Degrees of Generalization: Local, Broad, and Extreme

Understanding generalization requires distinguishing its degrees.

  • Local generalization deals with data from a known distribution within a narrow task. For example, an image classifier distinguishing unseen cat images from dog images. Chollet describes this as “adaptation to known unknowns” within a defined task. This kind of generalization—essentially robustness—has been the AI field’s main focus since its inception.
  • Broad generalization means handling a wide range of related tasks without human intervention. It involves “unknown unknowns” like Level 5 autonomous driving or a robot performing household chores. The famous “coffee cup test”—walking into any kitchen and making coffee—is a classic example. We don’t have AI systems that can do this today, and it's unclear if current progress escapes the pull of local generalization despite widespread hype.
  • Extreme generalization refers to open-ended systems capable of dealing with completely novel situations that share only abstract relationships with previous tasks. This is human intelligence. We adapt across domains in ways no AI currently matches.

Much of the hype about “artificial general intelligence” ignores these distinctions, falsely treating intelligence as a linear problem solvable by scaling data and compute.

The ARC Challenge: Cutting Through the Hype

Chollet developed the Abstraction and Reasoning Corpus (ARC) to test developer-aware generalization, assuming only minimal cognitive priors like “objects don’t just disappear.” The results? Even the best systems today fail on the latest ARC challenges. Real progress toward genuine generalization remains absent.

This calls for cutting the hype and focusing on the real work. More fundamentally, it may require reexamining what “I” means in AI. Is extreme generalization—the kind natural intelligence shows—even achievable by machines? And if it is, would it truly benefit human society by augmenting intelligence, or merely automate and flatten it? These questions go beyond technology and touch on values.

Human-Centric Extreme Generalization: What Minds Actually Do

Extreme generalization means adapting to unknown unknowns across unknown tasks and domains. This is uniquely human. We can play chess, rethink astronomy, modify physics theories, and predict phenomena like dark matter.

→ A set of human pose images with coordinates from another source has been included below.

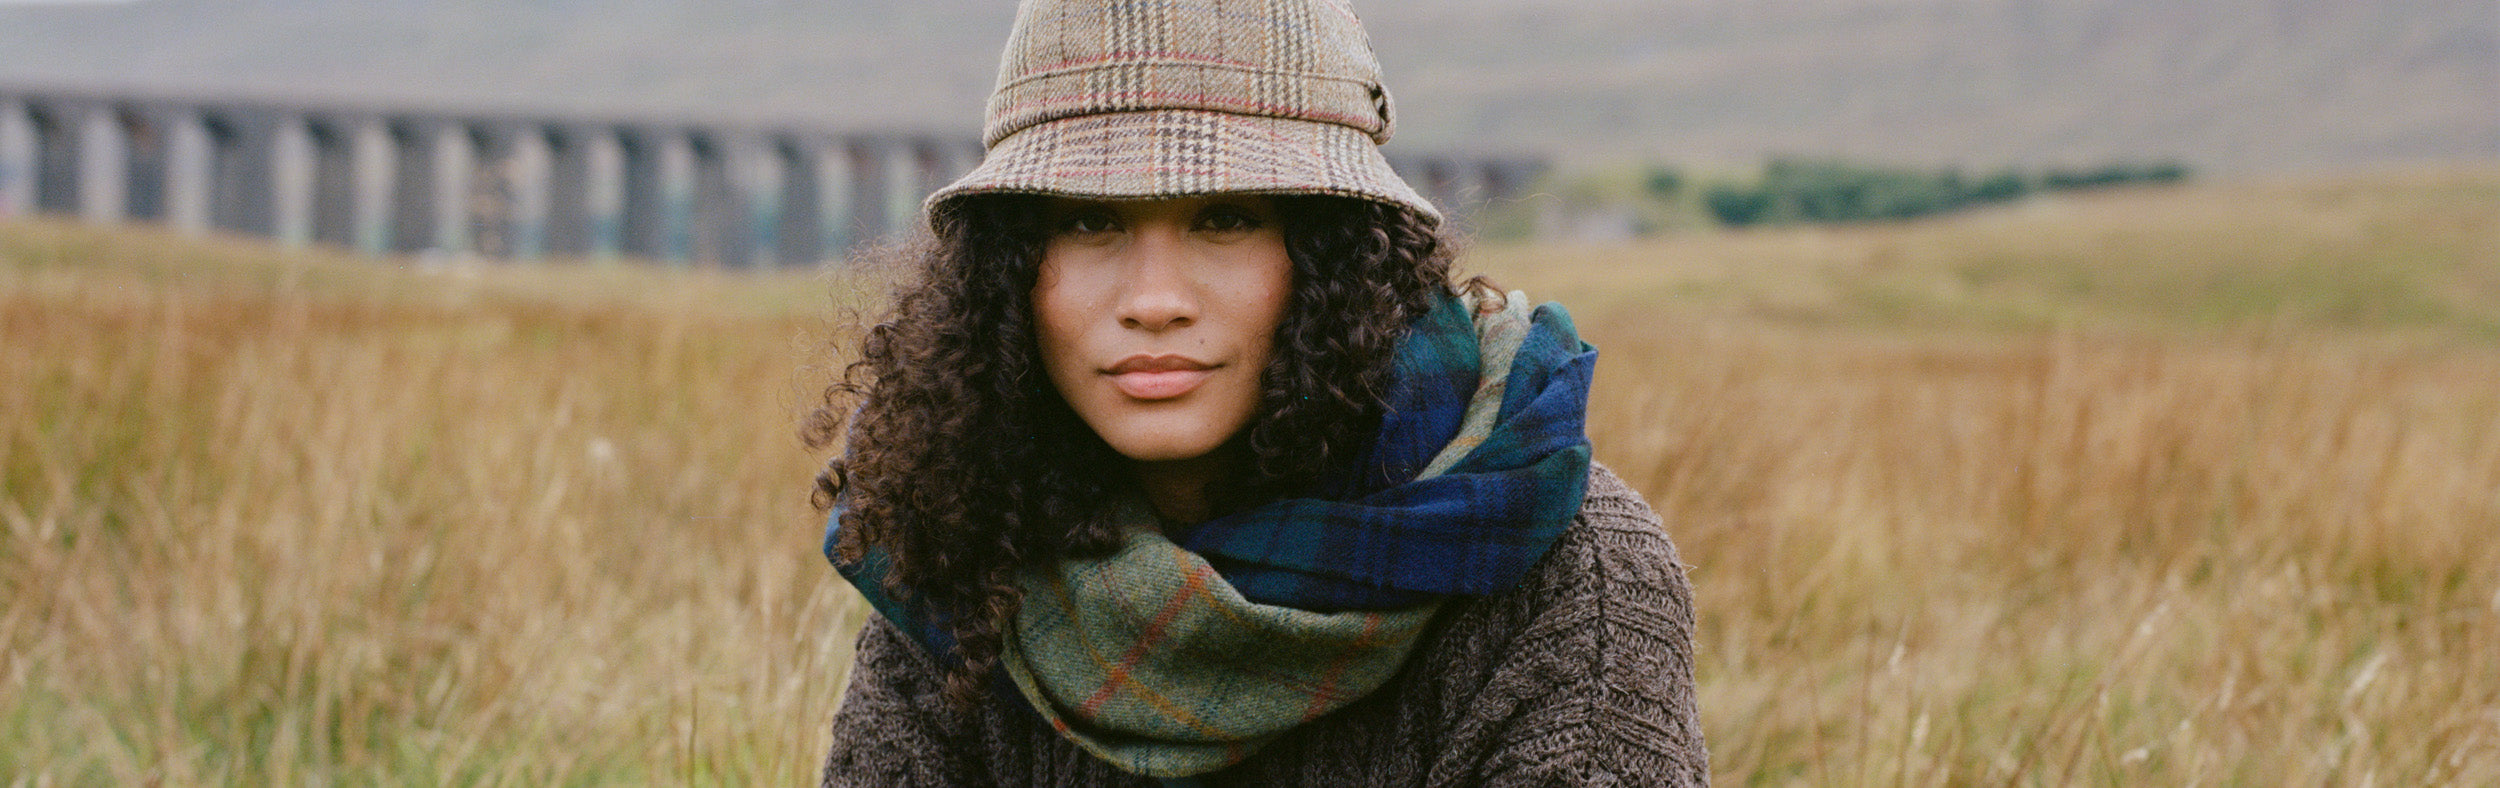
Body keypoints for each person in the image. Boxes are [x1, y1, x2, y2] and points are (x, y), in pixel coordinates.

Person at [806, 0, 1707, 784]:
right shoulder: (962, 538)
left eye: (1227, 218)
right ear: (1007, 273)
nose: (1153, 301)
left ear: (1333, 258)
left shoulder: (1569, 569)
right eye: (1087, 220)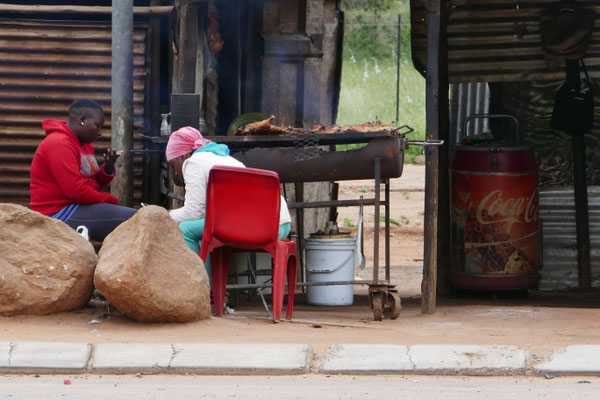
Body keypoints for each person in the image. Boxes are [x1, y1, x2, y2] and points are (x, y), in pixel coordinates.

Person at [166, 126, 292, 277]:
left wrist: (165, 215)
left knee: (186, 229)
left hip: (257, 227)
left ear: (182, 156)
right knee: (203, 232)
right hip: (280, 225)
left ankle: (199, 291)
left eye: (174, 165)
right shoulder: (225, 158)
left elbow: (193, 212)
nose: (176, 173)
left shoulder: (194, 163)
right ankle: (211, 294)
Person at [29, 98, 136, 241]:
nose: (100, 132)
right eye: (97, 126)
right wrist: (109, 200)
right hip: (56, 213)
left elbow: (90, 184)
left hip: (73, 206)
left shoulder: (84, 144)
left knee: (134, 219)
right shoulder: (59, 143)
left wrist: (108, 168)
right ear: (82, 120)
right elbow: (76, 192)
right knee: (135, 220)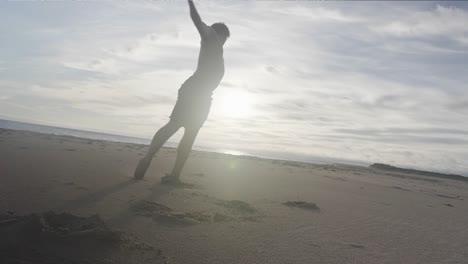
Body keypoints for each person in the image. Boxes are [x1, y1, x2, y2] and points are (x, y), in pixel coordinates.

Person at [134, 0, 230, 183]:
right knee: (173, 126)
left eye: (226, 38)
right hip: (193, 92)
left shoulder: (217, 49)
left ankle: (175, 175)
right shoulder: (210, 36)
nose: (224, 40)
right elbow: (196, 20)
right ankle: (147, 159)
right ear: (219, 33)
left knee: (191, 133)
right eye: (224, 36)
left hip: (204, 96)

We also excel at everyday tasks: fixing a faucet, driving, ordering books, chatting about the weather, or reading social cues. This kind of intelligence remains unmatched by any current AI system.

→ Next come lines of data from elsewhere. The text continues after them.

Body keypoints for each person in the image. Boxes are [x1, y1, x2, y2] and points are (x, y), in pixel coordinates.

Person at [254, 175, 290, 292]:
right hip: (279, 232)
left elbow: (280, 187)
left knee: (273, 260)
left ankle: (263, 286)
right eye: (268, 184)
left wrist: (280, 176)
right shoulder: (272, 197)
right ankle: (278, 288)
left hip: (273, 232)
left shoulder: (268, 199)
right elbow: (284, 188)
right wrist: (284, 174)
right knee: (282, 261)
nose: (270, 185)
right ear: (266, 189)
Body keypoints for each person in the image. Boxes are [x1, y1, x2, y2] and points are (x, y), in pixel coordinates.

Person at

It’s unclear what the true limits of this intelligence are. What is clear is that no AI system has moved beyond local generalization to demonstrate the open-ended creativity and adaptability that humans possess—the very traits that led us to invent computers and define AI as a field.

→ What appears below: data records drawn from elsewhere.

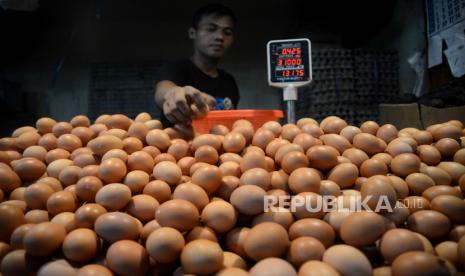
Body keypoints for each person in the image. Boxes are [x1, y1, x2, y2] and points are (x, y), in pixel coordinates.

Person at [154, 3, 240, 127]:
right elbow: (163, 90)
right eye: (211, 29)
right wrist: (174, 93)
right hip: (179, 144)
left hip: (218, 145)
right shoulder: (175, 68)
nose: (220, 37)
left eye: (227, 32)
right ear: (193, 33)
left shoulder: (229, 81)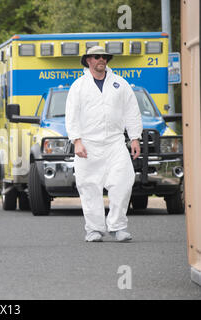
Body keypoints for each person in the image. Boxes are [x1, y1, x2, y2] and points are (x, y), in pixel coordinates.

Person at [65, 46, 142, 242]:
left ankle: (118, 226)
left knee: (123, 181)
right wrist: (77, 141)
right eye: (97, 57)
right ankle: (94, 229)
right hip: (88, 143)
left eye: (104, 57)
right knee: (89, 185)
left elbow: (131, 111)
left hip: (115, 141)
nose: (102, 60)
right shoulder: (79, 86)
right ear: (88, 60)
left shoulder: (120, 84)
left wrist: (134, 137)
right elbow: (71, 116)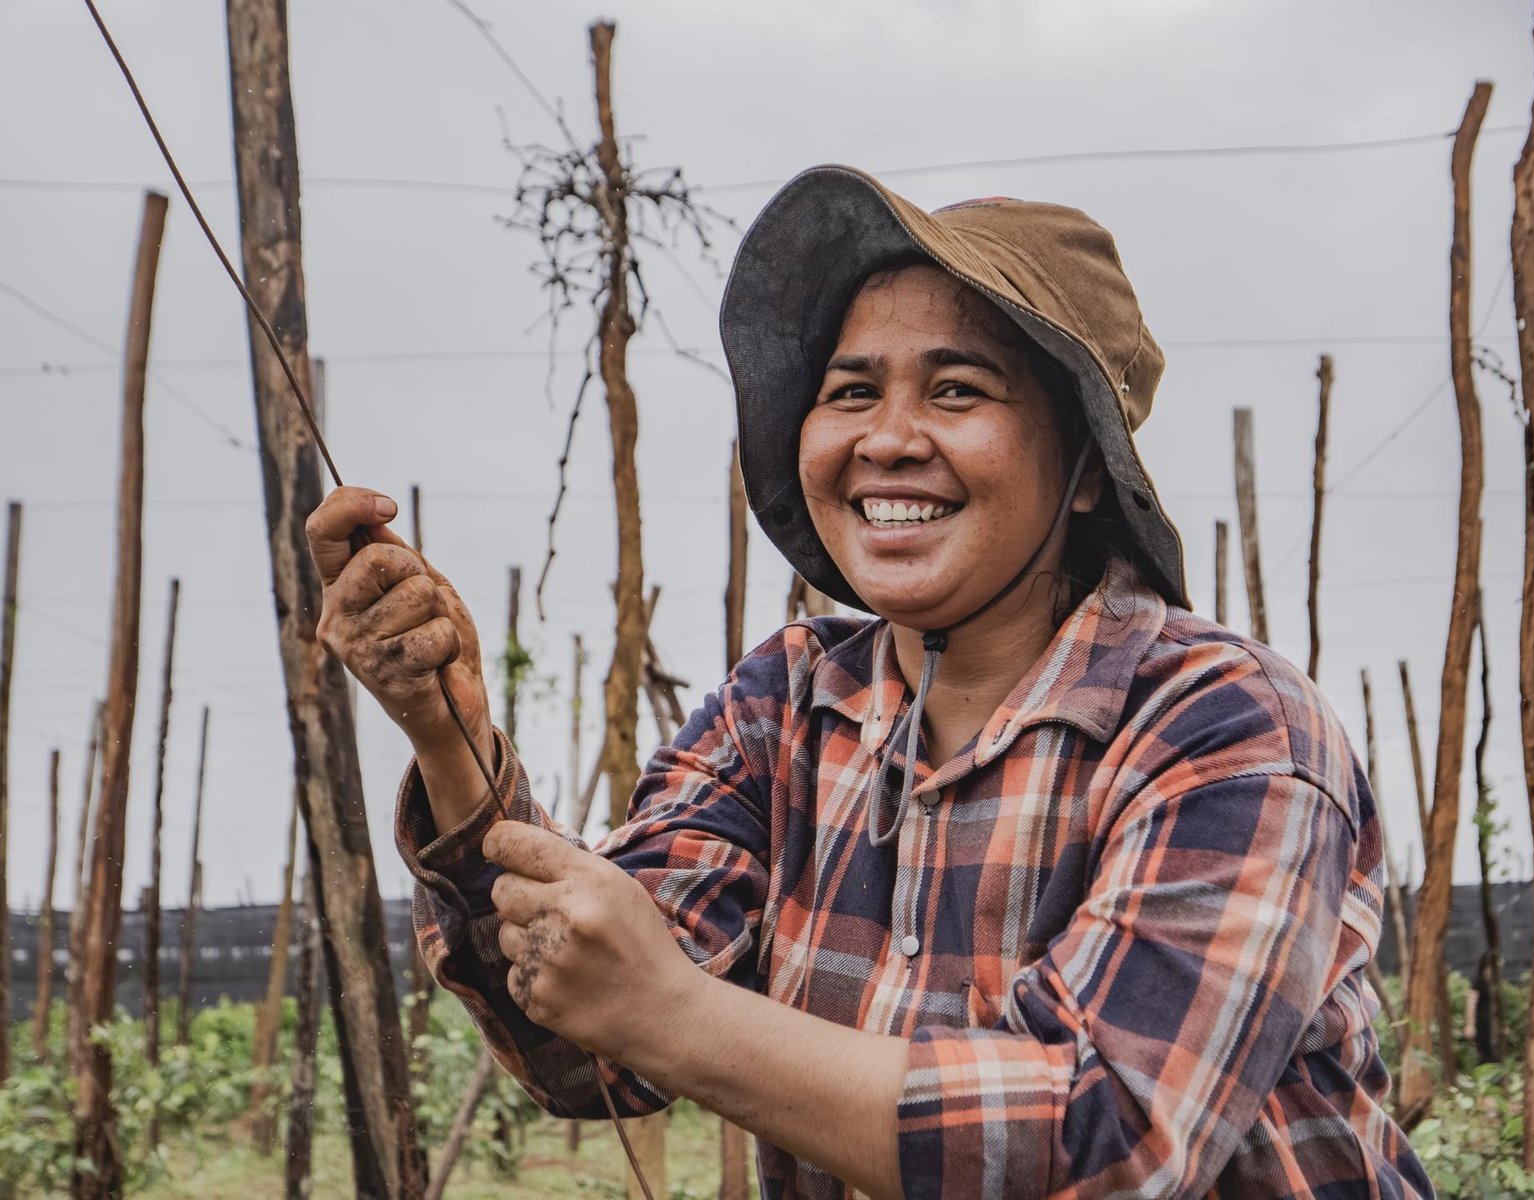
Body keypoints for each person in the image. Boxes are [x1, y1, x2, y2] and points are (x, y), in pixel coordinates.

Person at [308, 166, 1432, 1200]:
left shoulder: (1223, 727)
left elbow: (1107, 1141)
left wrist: (681, 1015)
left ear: (1086, 468)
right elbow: (585, 1037)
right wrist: (449, 739)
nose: (888, 438)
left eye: (957, 391)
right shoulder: (781, 710)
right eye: (850, 392)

Toward a Human-Centric Theory of Intelligence

Future discussions should explore frameworks like “known knowns,” “known unknowns,” and “unknown unknowns” not just for AI but for human cognition itself. This approach sets the stage for a human-centric understanding of intelligence. We need to move past dominant cognitive ideas, aiming to truly understand intelligence in context.

For those curious about the foundational ideas challenging AI’s current hype, reviewing structured AI courses can provide clarity on what present AI systems can—and can’t—do.

Understanding these distinctions matters for anyone working in IT and development, especially when evaluating AI’s promises and limitations. Real intelligence isn’t a linear scale fixed by more data or bigger models. It’s a complex, deeply human capability we have yet to replicate.